И, конечно, мы хотели бы рассчитывать на участие предприятий, использующих природу с целью получения прибыли и работающих, в частности, вблизи охраняемых территорий. Это фирмы, непосредственно наносящие ущерб природе и не имеющие своей комплексной программы, направленной на ее восстановление. Я думаю, вклад подобных организаций был бы очень важен, в том числе для них самих. На Камчатке, естественно, это, прежде всего, рыбодобывающие фирмы, которые сами должны быть заинтересованы в сохранении природных ресурсов на перспективу. Ни для кого не секрет, что ситуация в рыбодобывающей отрасли сложилась критическая: в связи с перевыловом рыбные запасы быстро истощаются.

- Не становитесь ли вы идеалистами, рассчитывая на коррекцию экономического и морального облика руководителей предприятий и фирм, использующих природные богатства и оставляющих позади себя негативный след на Земле? Не идете ли сами таким образом на сделку с совестью, выдавая своего рода индульгенцию на продолжение нанесения природе вреда, который лишь частично будет оплачен. Нет ли тут какой-то... игры? Это щепетильный вопрос, но вы понимаете, о чем я говорю?

- Я понял вопрос. Программа развития ООН работает в некоторых районах Российской Федерации, в том числе в Норильске, где природе уже нанесен невосполнимый, я считаю, урон. И, конечно, с одной стороны, та заинтересованность, которую проявляют экономические гиганты в проектах ПРООН, порой выглядит как своего рода замаливание грехов, это несомненно. С другой стороны, я знаю тех людей, которые на Камчатке занимаются экономикой, в частности добычей природных ископаемых. И должен сказать, что не встречал среди них "саблезубых монстров с двумя головами". Это вполне хорошие наши граждане, которые живут на Камчатке и любят природу не меньше, чем мы с вами. Но в силу образования, в силу того, что их жизненный путь пролег в экономической, а не в природоохранной сфере, они делают то, что делают.

Во многом негативные последствия хозяйственной деятельности заложены в наших же экономических механизмах. В России не выработаны правовые и экономические основы охраны окружающей среды. Сам факт исчезновения Государственного комитета по экологии - показатель того, что на правительственном уровне до сих пор нет понимания всей серьезности стоящих проблем. Но делать что-то нужно.

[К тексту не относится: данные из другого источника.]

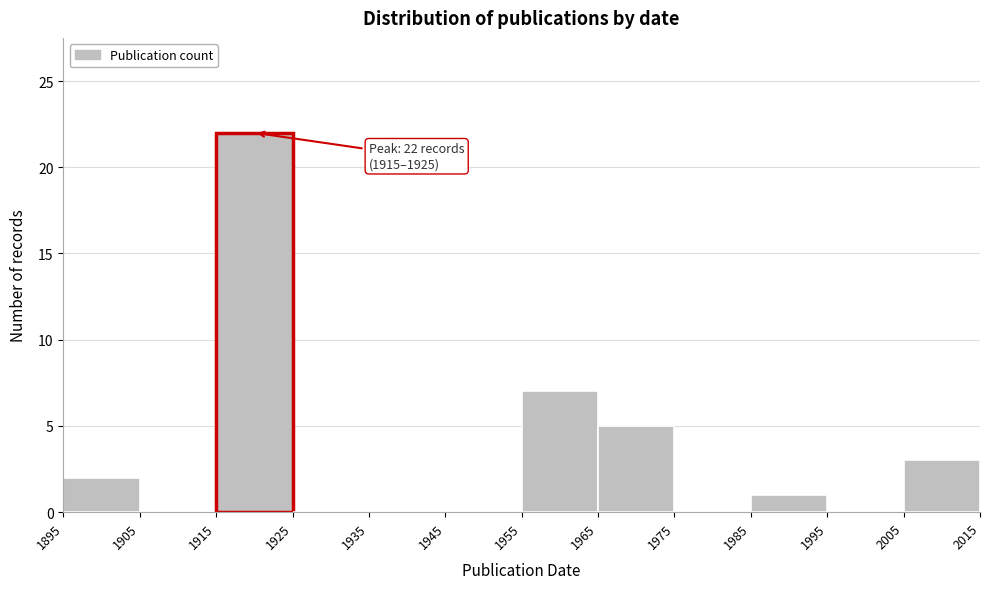

Which range on the x-axis has the tallest bar?

1915 to 1925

Ну не может сейчас по определенным причинам все за нас решить правительство, не может создать правильную законодательную базу, чтобы предприятия за собой "убирали", чтобы не вредили природе. Сейчас "длинный рубль", точнее, доллар в России - прежде всего. Это вопрос выживания государства, наполнения бюджета, финансирования пенсий и т. д. А о том, что завтра этот рубль - вдруг! - многократно "обрежется ", что кончатся рыба, крабы, золото, алмазы, платина и нам не на что будет кормить ту же армию, пока не хватает ума подумать как следует.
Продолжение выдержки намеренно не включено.